[Given text Boundary: Start]

Let \( a>0\) and \( z_1 > 0\) . define \( z_{n+1}=\sqrt{a+z_n} \) for all \( n\in \mathbb{N} \). Show that \( (z_n) \) converges and find the limit.
I am supposed to use monotone convergence theorem. For that I need to prove that the sequence is bounded and monotone. I can prove that its bounded below by \( 0 \), but I am having trouble about the upper bound. Also sequence can be increasing or decreasing, depending upon the values
of \( a\) and \( z_1 \) . Any hints ?

Let's suppose that z is real and let's write the recursive relation as...

$\displaystyle \Delta_{n+1}= z_{n+1}-z_{n}= \sqrt{a+z_{n}}-z_{n}= f(z_{n})\ ,\ a>0\ ,\ z_{0}>0$ (1)

[Given text Boundary: End]

Apply what you read:
(1) Reproduce the part of the recursive sequence discussion starting with "Let \( a>0\)" and going on through "Any hints ?".
(2) In the recursive sequence discussion, which theorem is the poster supposed to use?
(3) Write what comes next in the recursive sequence discussion, picking up after its last line.
The listing plays no part in this work.

[Available data Boundary: Start]

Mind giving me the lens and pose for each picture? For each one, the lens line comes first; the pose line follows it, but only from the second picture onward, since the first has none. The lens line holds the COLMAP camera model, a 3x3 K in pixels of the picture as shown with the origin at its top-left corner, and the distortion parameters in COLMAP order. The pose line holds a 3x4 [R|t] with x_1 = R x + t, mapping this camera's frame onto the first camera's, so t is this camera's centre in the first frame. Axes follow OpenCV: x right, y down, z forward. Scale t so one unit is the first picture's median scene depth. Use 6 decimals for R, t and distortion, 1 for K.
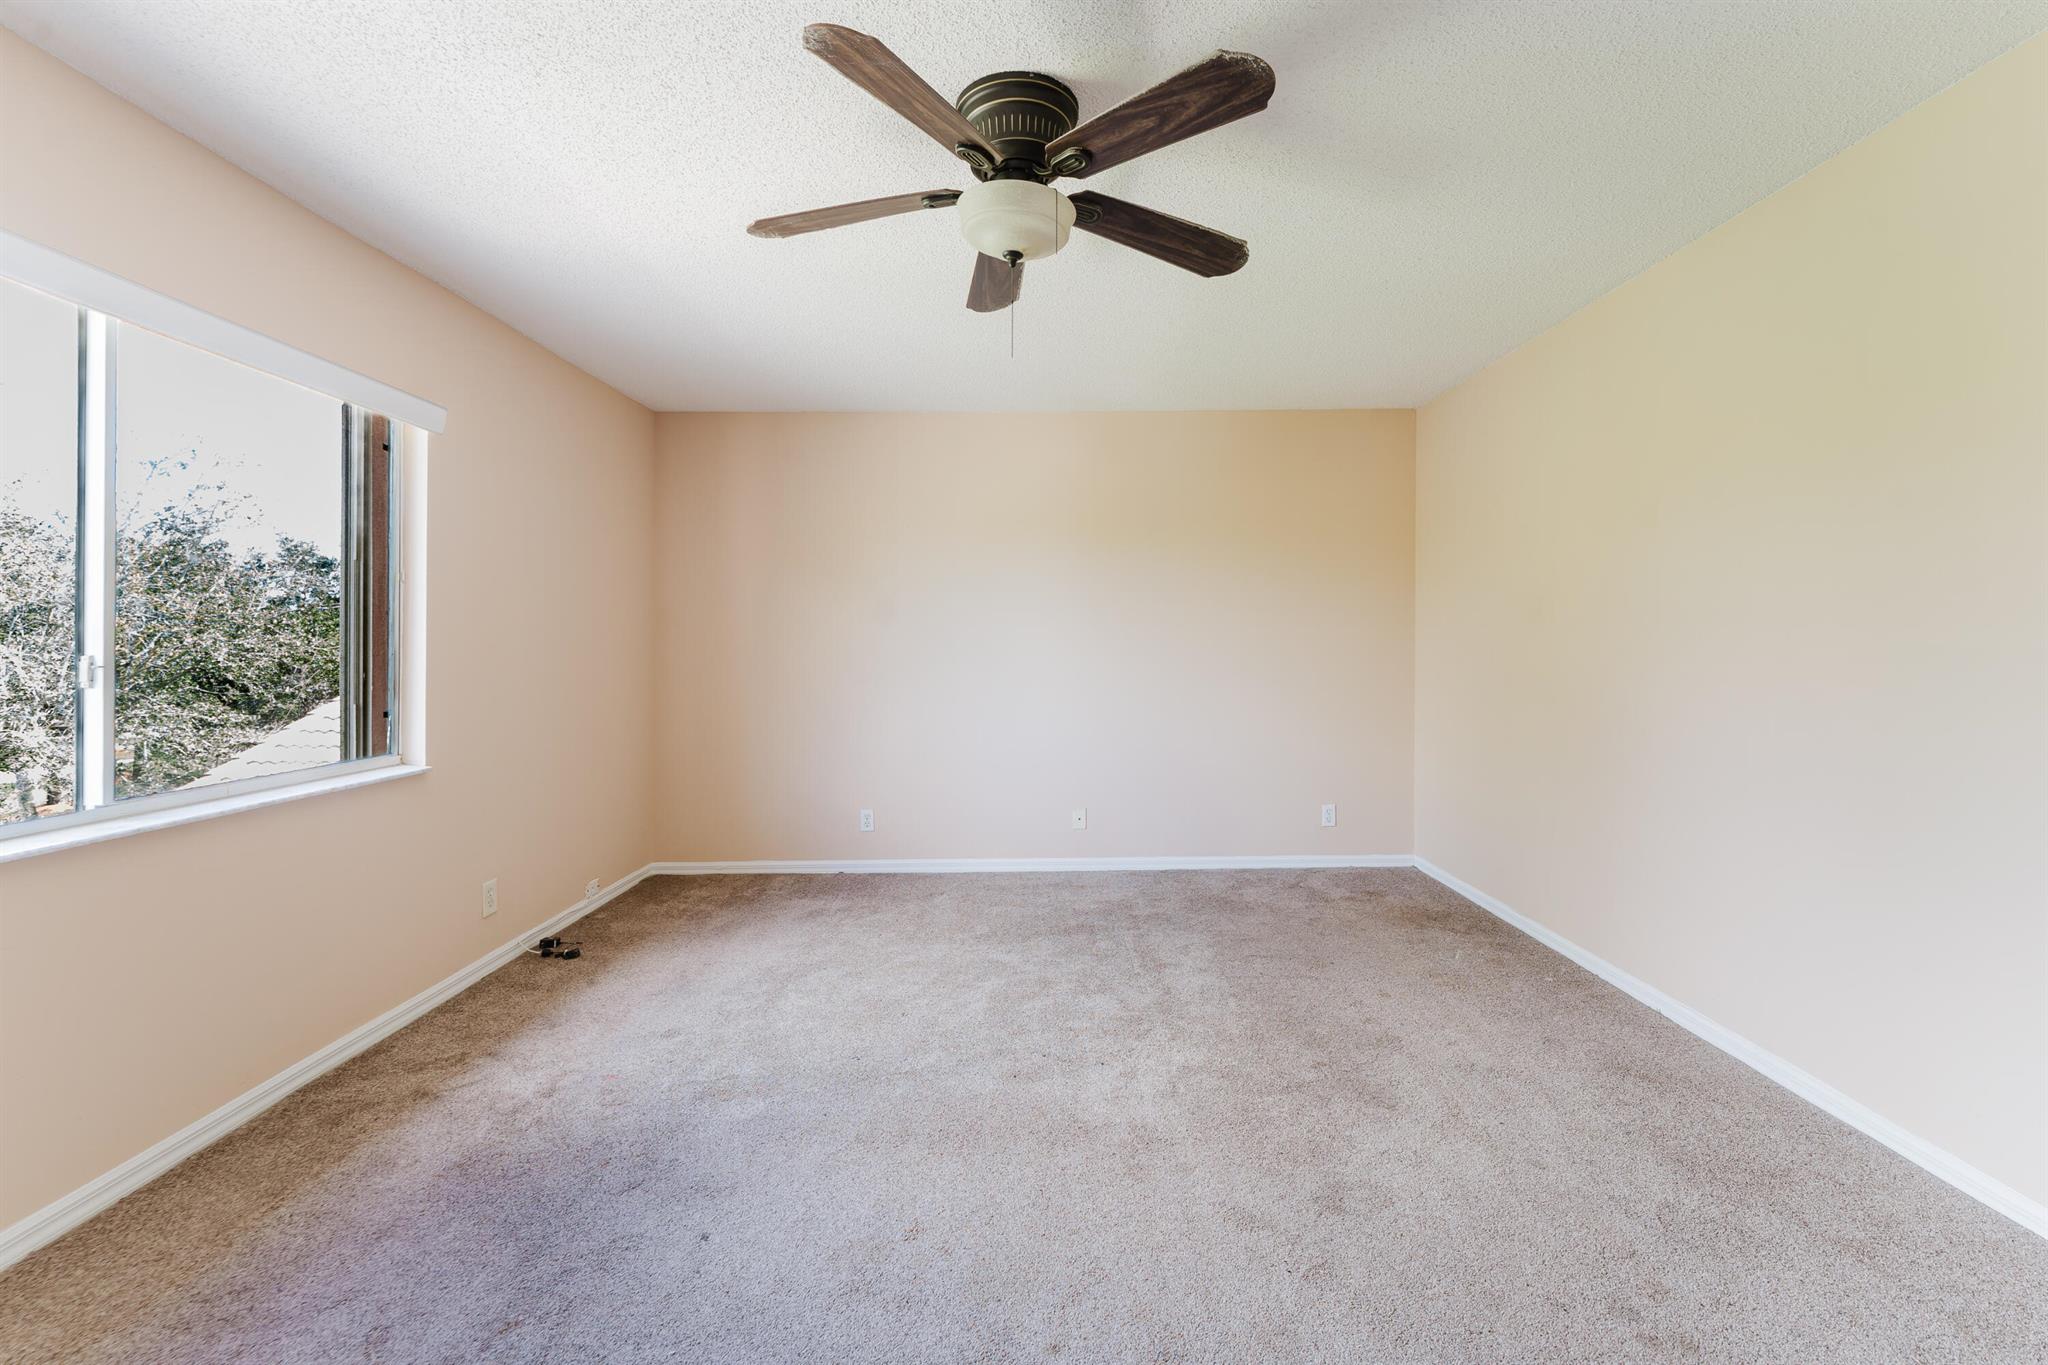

[Available data Boundary: End]

Outputs by task:
(1)
Let \( a>0\) and \( z_1 > 0\) . define \( z_{n+1}=\sqrt{a+z_n} \) for all \( n\in \mathbb{N} \). Show that \( (z_n) \) converges and find the limit.
I am supposed to use monotone convergence theorem. For that I need to prove that the sequence is bounded and monotone. I can prove that its bounded below by \( 0 \), but I am having trouble about the upper bound. Also sequence can be increasing or decreasing, depending upon the values
of \( a\) and \( z_1 \) . Any hints ?

(2) The monotone convergence theorem.

(3)
In this case f(x) has two 'fixed points' [points where is f(x)=0...], an 'attractive fixed point' at $\displaystyle x_{+}= \frac{1+\sqrt{1+4 a}}{2}$ and a 'repulsive fixed point' at $\displaystyle x_{-}= \frac{1-\sqrt{1+4 a}}{2}$. The combined conditions $a>0$ and $z_{0}>0$ imply that in any case the sequence converges to $x_{+}$, if $0<z_{0}<x_{+}$ the sequence will be 'monotonically increasing', if $z_{0}=x_{+}$ the sequence will be constant, if $z_{0}>x_{+}$ the sequence will be 'monotonically decreasing'...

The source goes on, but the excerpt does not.